After gapping up almost 50 pips to start the week, EUR/USD turned down from 1.2700 and ended Monday over 100 pips below its opening price. Strangely enough, this wasn’t the first time that this has happened!
As a matter of fact, just a week ago almost the exact same thing took place on EUR/USD. The market’s initial excitement over the Spanish bailout quickly died out last week, just as it did in response to this weekend’s Greek elections.
To me, this just shows a lack of confidence, and it clearly reveals the market’s awareness that there’s still a lot to accomplish to resolve euro zone’s structural flaws. Europe’s problems can’t and won’t be solved overnight, folks!
Bond yields tell the same story
Will EUR/USD see parity?
But is the lack of confidence over the common currency enough to drag EUR/USD all the way to parity? At least one analyst thinks so. Steven Barrow, head of G10 research at Standard Bank, believes that the pair could see such a drop if the region’s debt concerns “really get out of hand.”
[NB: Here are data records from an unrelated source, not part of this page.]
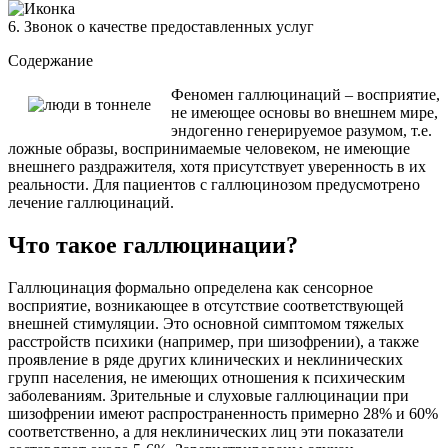
6. Звонок о качестве предоставленных услуг
Содержание
Феномен галлюцинаций – восприятие,
не имеющее основы во внешнем мире,
эндогенно генерируемое разумом, т.е.
ложные образы, воспринимаемые человеком, не имеющие
внешнего раздражителя, хотя присутствует уверенность в их
реальности. Для пациентов с галлюцинозом предусмотрено
лечение галлюцинаций.
Что такое галлюцинации?
Галлюцинация формально определена как сенсорное
восприятие, возникающее в отсутствие соответствующей
внешней стимуляции. Это основной симптомом тяжелых
расстройств психики (например, при шизофрении), а также
проявление в ряде других клинических и неклинических
групп населения, не имеющих отношения к психическим
заболеваниям. Зрительные и слуховые галлюцинации при
шизофрении имеют распространенность примерно 28% и 60%
соответственно, а для неклинических лиц эти показатели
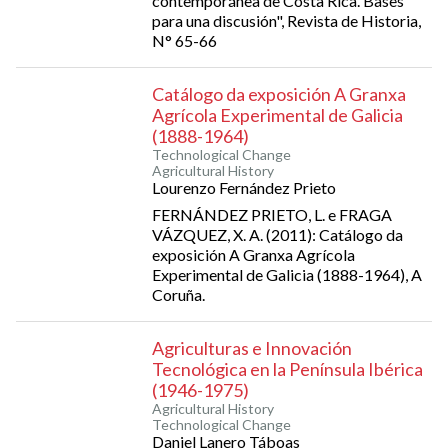
contemporánea de Costa Rica. Bases
para una discusión", Revista de Historia,
N° 65-66
Catálogo da exposición A Granxa
Agrícola Experimental de Galicia
(1888-1964)
Technological Change
Agricultural History
Lourenzo Fernández Prieto
FERNÁNDEZ PRIETO, L. e FRAGA
VÁZQUEZ, X. A. (2011): Catálogo da
exposición A Granxa Agrícola
Experimental de Galicia (1888-1964), A
Coruña.
Agriculturas e Innovación
Tecnológica en la Península Ibérica
(1946-1975)
Agricultural History
Technological Change
Daniel Lanero Táboas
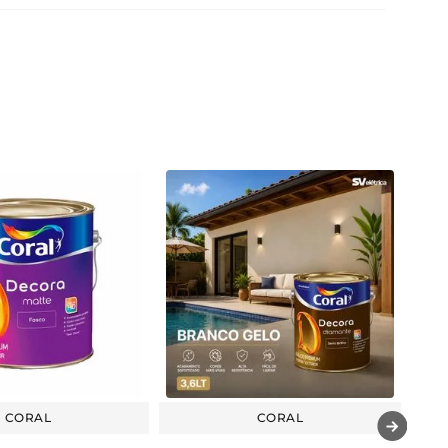
CORAL
CORAL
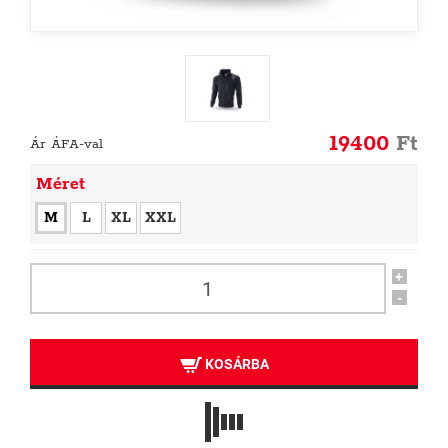
19400
Ft
Ár ÁFA-val
Méret
M
L
XL
XXL
+
-
KOSÁRBA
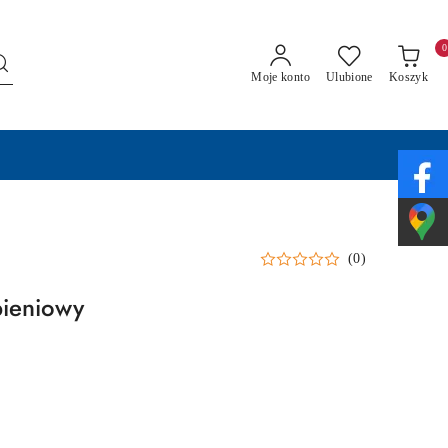
0
Moje konto
Ulubione
Koszyk
(0)
pieniowy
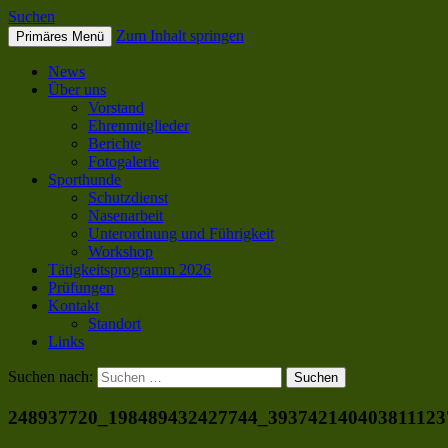
Suchen
Zum Inhalt springen
Primäres Menü
SC OG Biel-Pieterlen
News
Über uns
Vorstand
Ehrenmitglieder
Berichte
Fotogalerie
Sporthunde
Schutzdienst
Nasenarbeit
Unterordnung und Führigkeit
Workshop
Tätigkeitsprogramm 2026
Prüfungen
Kontakt
Standort
Links
Suchen nach:
248937720_198489432427744_393742140403811123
And why wouldn’t it? For one, Spain has already opened the gates on receiving condition-free bailouts. Ireland and Greece are already in the process of renegotiating their respective packages, but market players are now wondering if this is all leading to a series of bailouts that could soon include full-scale packages for Spain and even Italy.
If the domino effect on bailouts materializes, then the euro zone’s coffers could soon run out, forcing the region to actually tackle its fiscal problems. For many euro states, this means higher taxes and even harsher budget cuts that could further cripple the European economy.
So what are the chances that EUR/USD will hit parity?
Technically, it’s not impossible. If we take a look at EUR/USD’s weekly chart, we’ll see that the pair has been on a downtrend for the past 12 months. At this rate, a fresh low would only be a continuation of the long-term trend.
Besides, you also have central banks from all over the world determined to defend their currencies. The BOJ and SNB are on intervention watch, while the Fed is also expected to launch more quantitative easing in the near future.